GOAL
Can you reproduce the listing below line for line, with every picture omitted?

Items from a data source
^^^^

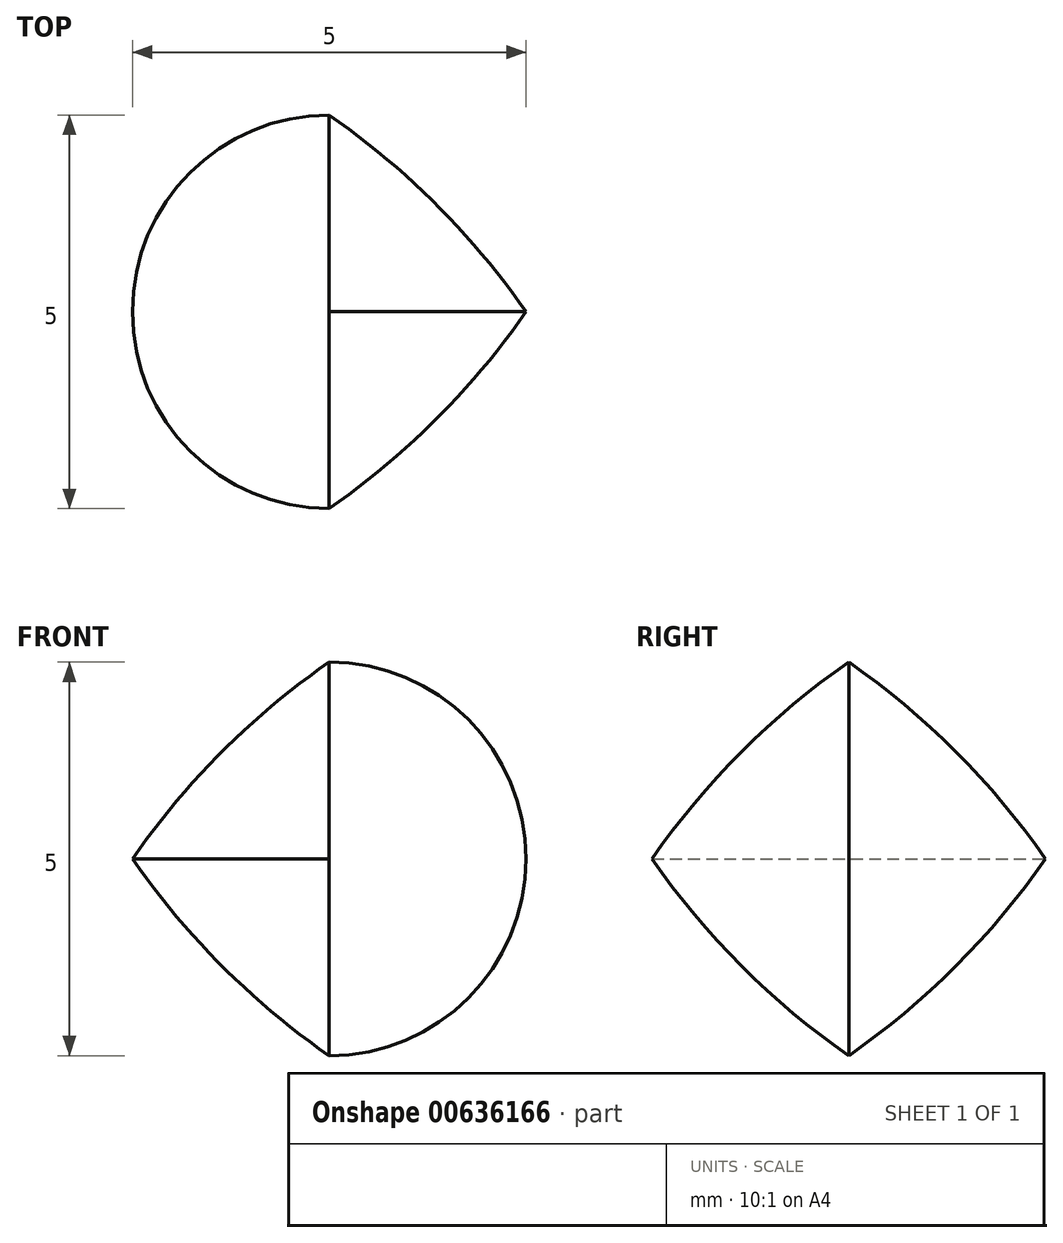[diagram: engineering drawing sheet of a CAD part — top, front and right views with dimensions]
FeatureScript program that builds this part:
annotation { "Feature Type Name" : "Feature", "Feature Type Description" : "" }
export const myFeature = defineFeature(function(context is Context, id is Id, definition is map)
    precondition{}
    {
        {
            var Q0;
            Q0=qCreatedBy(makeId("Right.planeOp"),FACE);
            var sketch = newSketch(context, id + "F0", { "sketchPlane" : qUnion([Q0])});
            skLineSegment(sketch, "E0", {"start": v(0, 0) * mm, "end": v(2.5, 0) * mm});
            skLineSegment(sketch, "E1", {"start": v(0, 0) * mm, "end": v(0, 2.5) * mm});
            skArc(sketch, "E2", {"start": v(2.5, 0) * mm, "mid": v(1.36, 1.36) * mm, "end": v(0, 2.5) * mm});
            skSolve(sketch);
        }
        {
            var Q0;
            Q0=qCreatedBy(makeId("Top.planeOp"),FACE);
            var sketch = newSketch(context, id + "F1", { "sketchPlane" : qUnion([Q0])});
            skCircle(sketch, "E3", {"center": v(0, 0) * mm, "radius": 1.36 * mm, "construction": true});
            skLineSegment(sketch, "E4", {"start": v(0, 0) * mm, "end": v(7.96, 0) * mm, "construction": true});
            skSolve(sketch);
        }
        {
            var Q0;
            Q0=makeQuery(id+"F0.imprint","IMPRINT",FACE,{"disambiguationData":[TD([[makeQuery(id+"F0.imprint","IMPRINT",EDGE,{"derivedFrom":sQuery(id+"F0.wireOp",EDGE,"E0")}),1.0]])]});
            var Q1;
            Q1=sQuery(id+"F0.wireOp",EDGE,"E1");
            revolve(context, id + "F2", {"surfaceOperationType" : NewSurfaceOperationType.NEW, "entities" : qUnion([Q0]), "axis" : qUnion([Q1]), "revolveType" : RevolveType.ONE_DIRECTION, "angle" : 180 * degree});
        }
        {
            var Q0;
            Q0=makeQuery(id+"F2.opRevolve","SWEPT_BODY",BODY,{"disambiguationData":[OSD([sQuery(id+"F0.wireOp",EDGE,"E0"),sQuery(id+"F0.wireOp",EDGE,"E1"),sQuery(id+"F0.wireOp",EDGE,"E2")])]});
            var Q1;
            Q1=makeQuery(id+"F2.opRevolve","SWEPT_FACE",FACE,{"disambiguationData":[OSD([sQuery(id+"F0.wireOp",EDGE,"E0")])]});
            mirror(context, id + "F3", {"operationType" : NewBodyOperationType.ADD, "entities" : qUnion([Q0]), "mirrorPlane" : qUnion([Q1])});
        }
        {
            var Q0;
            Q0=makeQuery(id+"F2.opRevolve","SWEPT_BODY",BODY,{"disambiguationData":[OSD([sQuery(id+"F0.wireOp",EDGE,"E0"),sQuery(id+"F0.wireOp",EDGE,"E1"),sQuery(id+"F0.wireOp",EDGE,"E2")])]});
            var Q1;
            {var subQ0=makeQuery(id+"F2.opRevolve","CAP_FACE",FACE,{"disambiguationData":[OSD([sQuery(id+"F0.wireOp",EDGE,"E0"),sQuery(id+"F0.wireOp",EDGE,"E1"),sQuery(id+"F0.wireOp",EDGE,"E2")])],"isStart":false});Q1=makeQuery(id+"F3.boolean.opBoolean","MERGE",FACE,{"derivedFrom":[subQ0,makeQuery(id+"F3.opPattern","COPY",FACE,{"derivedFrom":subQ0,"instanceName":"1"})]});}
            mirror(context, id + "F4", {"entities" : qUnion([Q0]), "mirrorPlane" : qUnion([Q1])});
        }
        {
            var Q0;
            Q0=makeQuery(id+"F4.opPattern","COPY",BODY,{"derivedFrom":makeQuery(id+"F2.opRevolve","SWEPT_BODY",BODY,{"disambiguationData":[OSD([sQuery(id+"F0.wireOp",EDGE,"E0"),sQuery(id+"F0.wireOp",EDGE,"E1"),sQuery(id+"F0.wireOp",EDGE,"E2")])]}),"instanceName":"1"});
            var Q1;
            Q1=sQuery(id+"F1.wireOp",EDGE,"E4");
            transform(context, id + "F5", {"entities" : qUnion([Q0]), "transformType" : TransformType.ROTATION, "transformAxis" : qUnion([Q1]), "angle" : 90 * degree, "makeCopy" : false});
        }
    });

^^^^

OUTPUT FOR THIS EXERCISE
[diagram: engineering drawing sheet of a CAD part — top, front and right views with dimensions]
FeatureScript program that builds this part:
annotation { "Feature Type Name" : "Feature", "Feature Type Description" : "" }
export const myFeature = defineFeature(function(context is Context, id is Id, definition is map)
    precondition{}
    {
        {
            var Q0;
            Q0=qCreatedBy(makeId("Right.planeOp"),FACE);
            var sketch = newSketch(context, id + "F0", { "sketchPlane" : qUnion([Q0])});
            skLineSegment(sketch, "E0", {"start": v(0, 0) * mm, "end": v(2.5, 0) * mm});
            skLineSegment(sketch, "E1", {"start": v(0, 0) * mm, "end": v(0, 2.5) * mm});
            skArc(sketch, "E2", {"start": v(2.5, 0) * mm, "mid": v(1.36, 1.36) * mm, "end": v(0, 2.5) * mm});
            skSolve(sketch);
        }
        {
            var Q0;
            Q0=qCreatedBy(makeId("Top.planeOp"),FACE);
            var sketch = newSketch(context, id + "F1", { "sketchPlane" : qUnion([Q0])});
            skCircle(sketch, "E3", {"center": v(0, 0) * mm, "radius": 1.36 * mm, "construction": true});
            skLineSegment(sketch, "E4", {"start": v(0, 0) * mm, "end": v(7.96, 0) * mm, "construction": true});
            skSolve(sketch);
        }
        {
            var Q0;
            Q0=makeQuery(id+"F0.imprint","IMPRINT",FACE,{"disambiguationData":[TD([[makeQuery(id+"F0.imprint","IMPRINT",EDGE,{"derivedFrom":sQuery(id+"F0.wireOp",EDGE,"E0")}),1.0]])]});
            var Q1;
            Q1=sQuery(id+"F0.wireOp",EDGE,"E1");
            revolve(context, id + "F2", {"surfaceOperationType" : NewSurfaceOperationType.NEW, "entities" : qUnion([Q0]), "axis" : qUnion([Q1]), "revolveType" : RevolveType.ONE_DIRECTION, "angle" : 180 * degree});
        }
        {
            var Q0;
            Q0=makeQuery(id+"F2.opRevolve","SWEPT_BODY",BODY,{"disambiguationData":[OSD([sQuery(id+"F0.wireOp",EDGE,"E0"),sQuery(id+"F0.wireOp",EDGE,"E1"),sQuery(id+"F0.wireOp",EDGE,"E2")])]});
            var Q1;
            Q1=makeQuery(id+"F2.opRevolve","SWEPT_FACE",FACE,{"disambiguationData":[OSD([sQuery(id+"F0.wireOp",EDGE,"E0")])]});
            mirror(context, id + "F3", {"operationType" : NewBodyOperationType.ADD, "entities" : qUnion([Q0]), "mirrorPlane" : qUnion([Q1])});
        }
        {
            var Q0;
            Q0=makeQuery(id+"F2.opRevolve","SWEPT_BODY",BODY,{"disambiguationData":[OSD([sQuery(id+"F0.wireOp",EDGE,"E0"),sQuery(id+"F0.wireOp",EDGE,"E1"),sQuery(id+"F0.wireOp",EDGE,"E2")])]});
            var Q1;
            {var subQ0=makeQuery(id+"F2.opRevolve","CAP_FACE",FACE,{"disambiguationData":[OSD([sQuery(id+"F0.wireOp",EDGE,"E0"),sQuery(id+"F0.wireOp",EDGE,"E1"),sQuery(id+"F0.wireOp",EDGE,"E2")])],"isStart":false});Q1=makeQuery(id+"F3.boolean.opBoolean","MERGE",FACE,{"derivedFrom":[subQ0,makeQuery(id+"F3.opPattern","COPY",FACE,{"derivedFrom":subQ0,"instanceName":"1"})]});}
            mirror(context, id + "F4", {"entities" : qUnion([Q0]), "mirrorPlane" : qUnion([Q1])});
        }
        {
            var Q0;
            Q0=makeQuery(id+"F4.opPattern","COPY",BODY,{"derivedFrom":makeQuery(id+"F2.opRevolve","SWEPT_BODY",BODY,{"disambiguationData":[OSD([sQuery(id+"F0.wireOp",EDGE,"E0"),sQuery(id+"F0.wireOp",EDGE,"E1"),sQuery(id+"F0.wireOp",EDGE,"E2")])]}),"instanceName":"1"});
            var Q1;
            Q1=sQuery(id+"F1.wireOp",EDGE,"E4");
            transform(context, id + "F5", {"entities" : qUnion([Q0]), "transformType" : TransformType.ROTATION, "transformAxis" : qUnion([Q1]), "angle" : 90 * degree, "makeCopy" : false});
        }
    });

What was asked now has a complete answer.